(How to complete this task):
The lines below, from the first through the one containing "index dip: (436, 157)", are to be given again exactly, with pictures left out and nothing added.

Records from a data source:
+---+

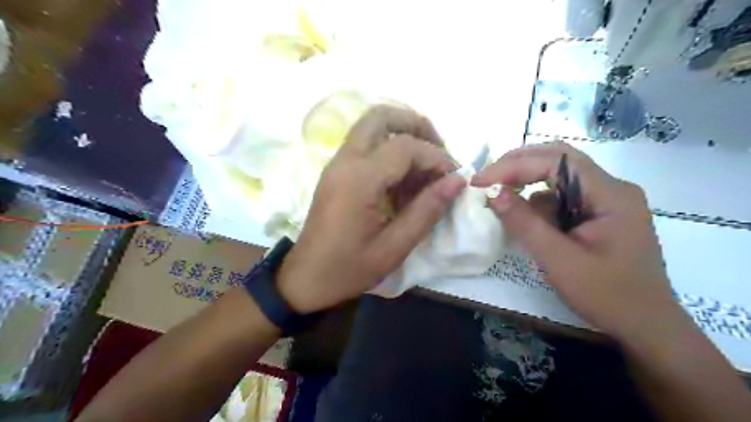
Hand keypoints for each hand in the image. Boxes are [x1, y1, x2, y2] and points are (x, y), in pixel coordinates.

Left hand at [277, 105, 463, 311]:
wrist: (306, 278)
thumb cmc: (349, 268)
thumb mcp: (394, 247)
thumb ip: (427, 210)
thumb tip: (457, 181)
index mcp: (359, 180)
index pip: (406, 147)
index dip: (436, 157)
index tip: (455, 177)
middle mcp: (345, 162)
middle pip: (381, 116)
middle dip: (416, 125)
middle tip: (438, 152)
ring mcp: (337, 164)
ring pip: (372, 126)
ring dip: (403, 135)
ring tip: (425, 167)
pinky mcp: (336, 172)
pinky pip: (365, 145)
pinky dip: (389, 149)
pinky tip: (404, 178)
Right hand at [474, 143, 681, 341]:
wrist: (646, 328)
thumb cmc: (607, 296)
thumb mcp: (559, 260)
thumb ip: (525, 223)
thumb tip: (493, 193)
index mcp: (610, 194)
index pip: (556, 161)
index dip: (514, 166)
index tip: (481, 181)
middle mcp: (611, 189)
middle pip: (559, 160)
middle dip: (518, 166)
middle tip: (486, 179)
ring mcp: (606, 201)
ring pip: (559, 178)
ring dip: (528, 185)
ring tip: (502, 203)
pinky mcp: (598, 215)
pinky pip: (562, 199)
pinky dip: (538, 205)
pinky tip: (527, 223)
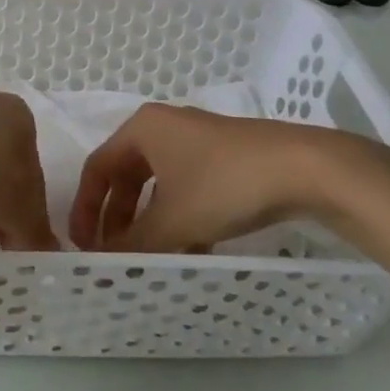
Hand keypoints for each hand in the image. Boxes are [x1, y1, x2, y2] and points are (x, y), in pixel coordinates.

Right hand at [70, 104, 389, 251]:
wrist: (306, 168)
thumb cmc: (224, 184)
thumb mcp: (172, 221)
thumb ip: (132, 244)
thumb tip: (102, 263)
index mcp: (142, 129)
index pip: (97, 168)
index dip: (85, 208)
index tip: (83, 245)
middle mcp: (165, 127)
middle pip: (126, 176)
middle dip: (118, 217)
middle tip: (114, 253)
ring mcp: (198, 140)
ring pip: (158, 184)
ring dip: (149, 221)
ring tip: (150, 257)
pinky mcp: (226, 156)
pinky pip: (187, 187)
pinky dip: (179, 216)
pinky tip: (191, 248)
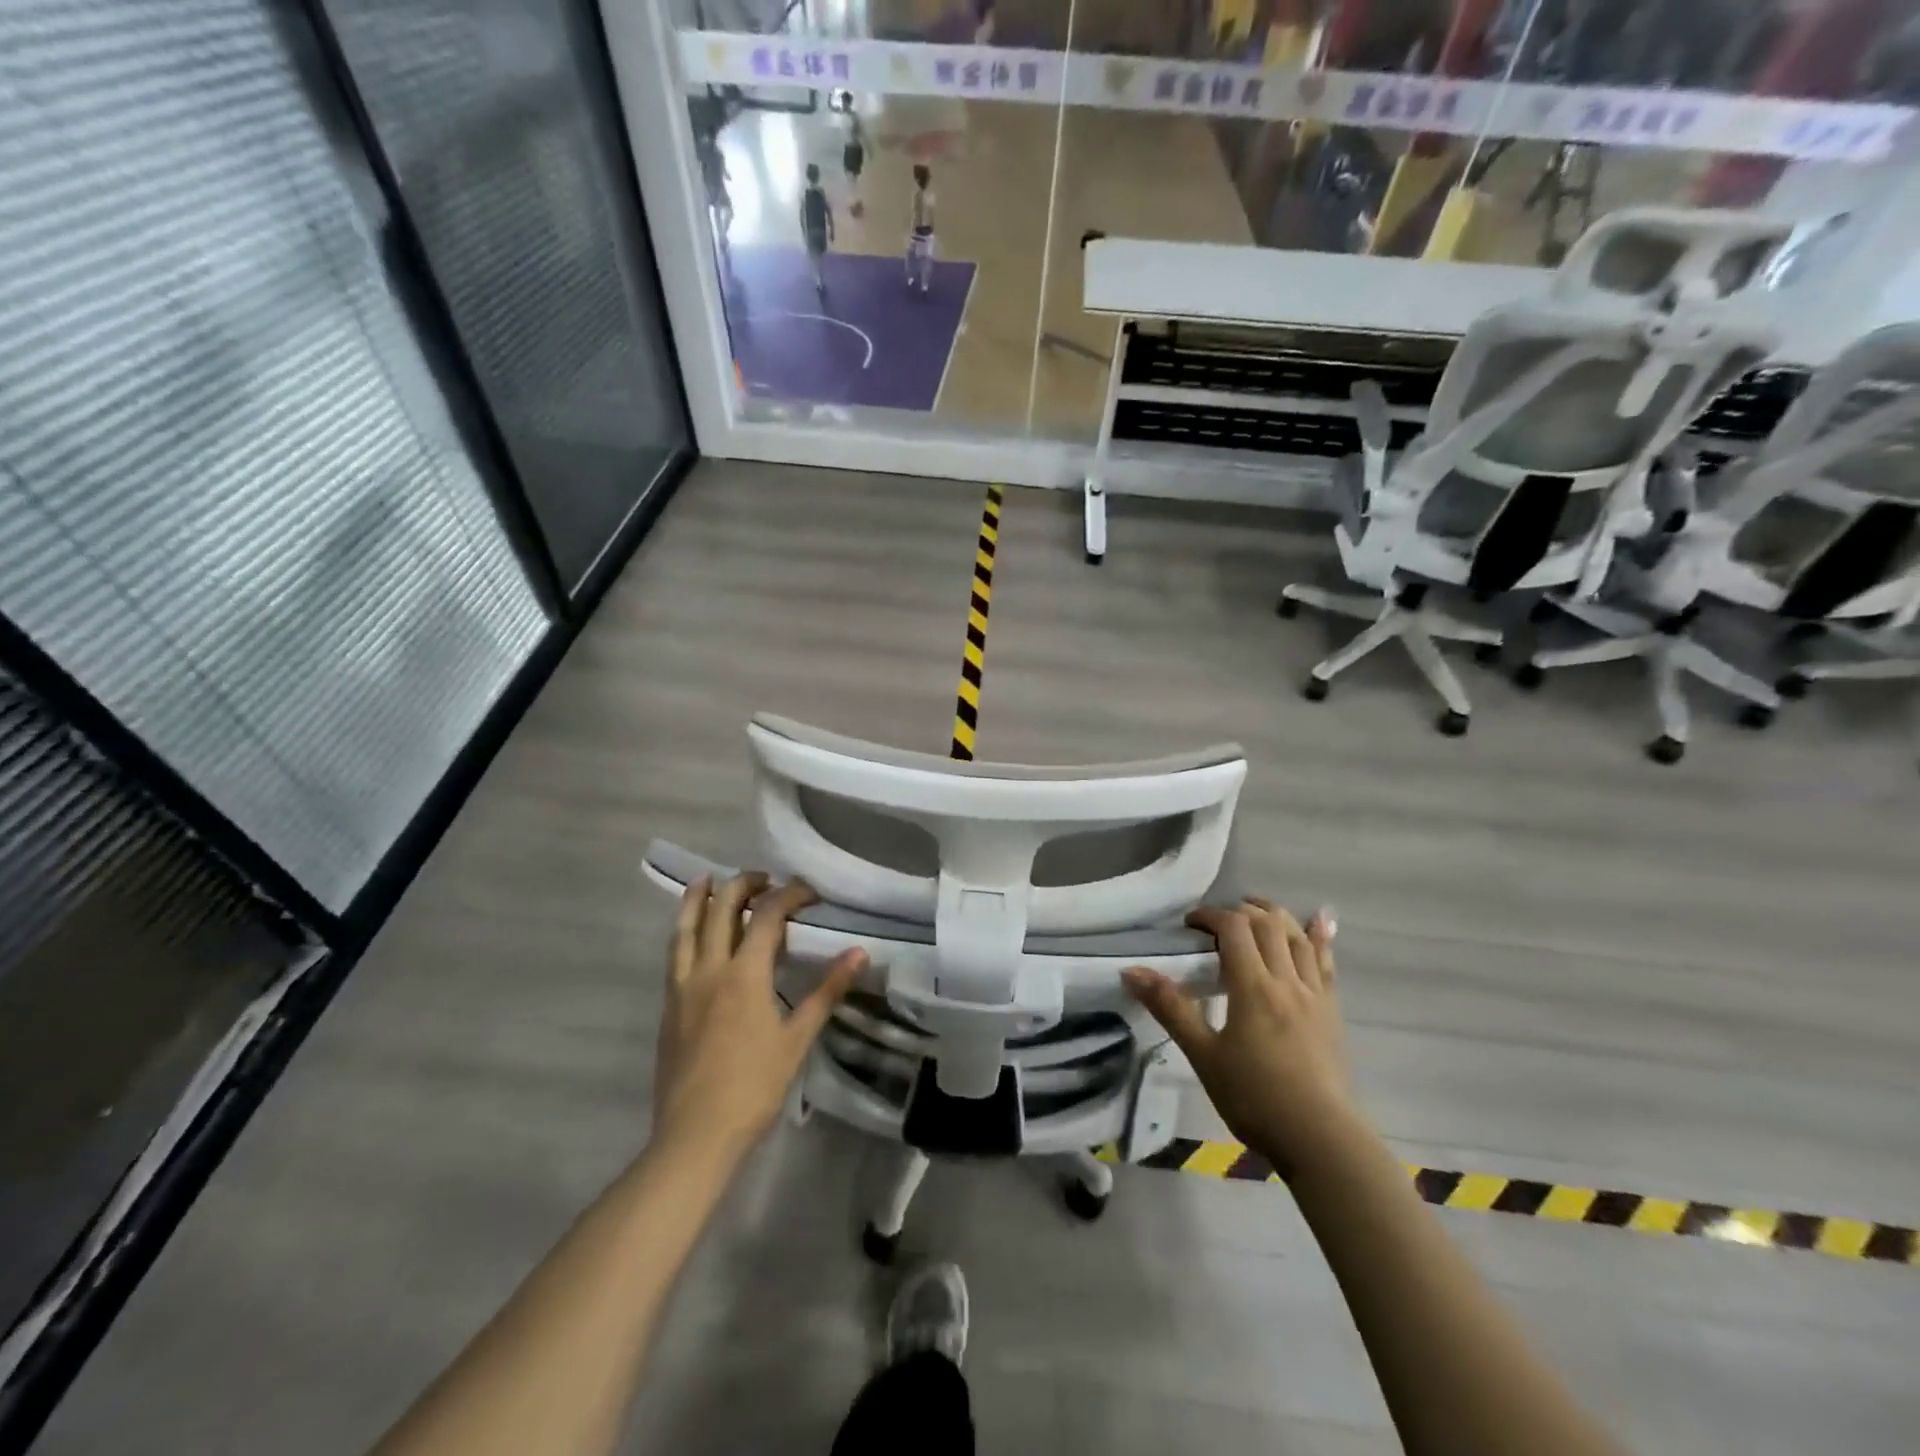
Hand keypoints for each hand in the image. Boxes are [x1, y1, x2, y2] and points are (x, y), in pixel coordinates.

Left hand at [653, 875, 865, 1159]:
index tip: (809, 893)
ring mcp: (682, 988)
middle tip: (764, 880)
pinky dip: (684, 931)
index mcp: (744, 974)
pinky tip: (692, 935)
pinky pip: (674, 954)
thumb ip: (827, 991)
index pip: (767, 915)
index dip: (789, 895)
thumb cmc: (755, 1087)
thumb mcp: (798, 1038)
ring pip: (684, 928)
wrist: (696, 1135)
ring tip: (707, 880)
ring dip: (698, 899)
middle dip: (742, 885)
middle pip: (720, 909)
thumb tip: (859, 952)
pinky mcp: (668, 1007)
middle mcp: (709, 970)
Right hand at [1125, 900, 1352, 1176]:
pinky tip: (1320, 922)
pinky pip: (1326, 964)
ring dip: (1276, 915)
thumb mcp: (1203, 1055)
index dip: (1210, 916)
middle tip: (1218, 920)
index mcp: (1253, 987)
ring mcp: (1315, 995)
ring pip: (1298, 937)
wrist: (1320, 1138)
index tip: (1189, 925)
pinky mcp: (1332, 1012)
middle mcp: (1287, 980)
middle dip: (1241, 910)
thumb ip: (1170, 1008)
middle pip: (1268, 924)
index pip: (1234, 929)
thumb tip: (1130, 971)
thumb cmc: (1254, 1097)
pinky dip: (1320, 937)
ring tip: (1256, 909)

+---+

(Result of this task):
Hand keypoints for each hand in the image. Boxes are [x1, y1, x2, y2] and points are (x, y), in pixel coordinates.

Left hand at [277, 105, 463, 311]:
wrist: (306, 278)
thumb cmc: (349, 268)
thumb mcp: (394, 247)
thumb ip: (427, 210)
thumb tip: (457, 181)
index mcp: (359, 180)
index pip: (406, 147)
index dip: (436, 157)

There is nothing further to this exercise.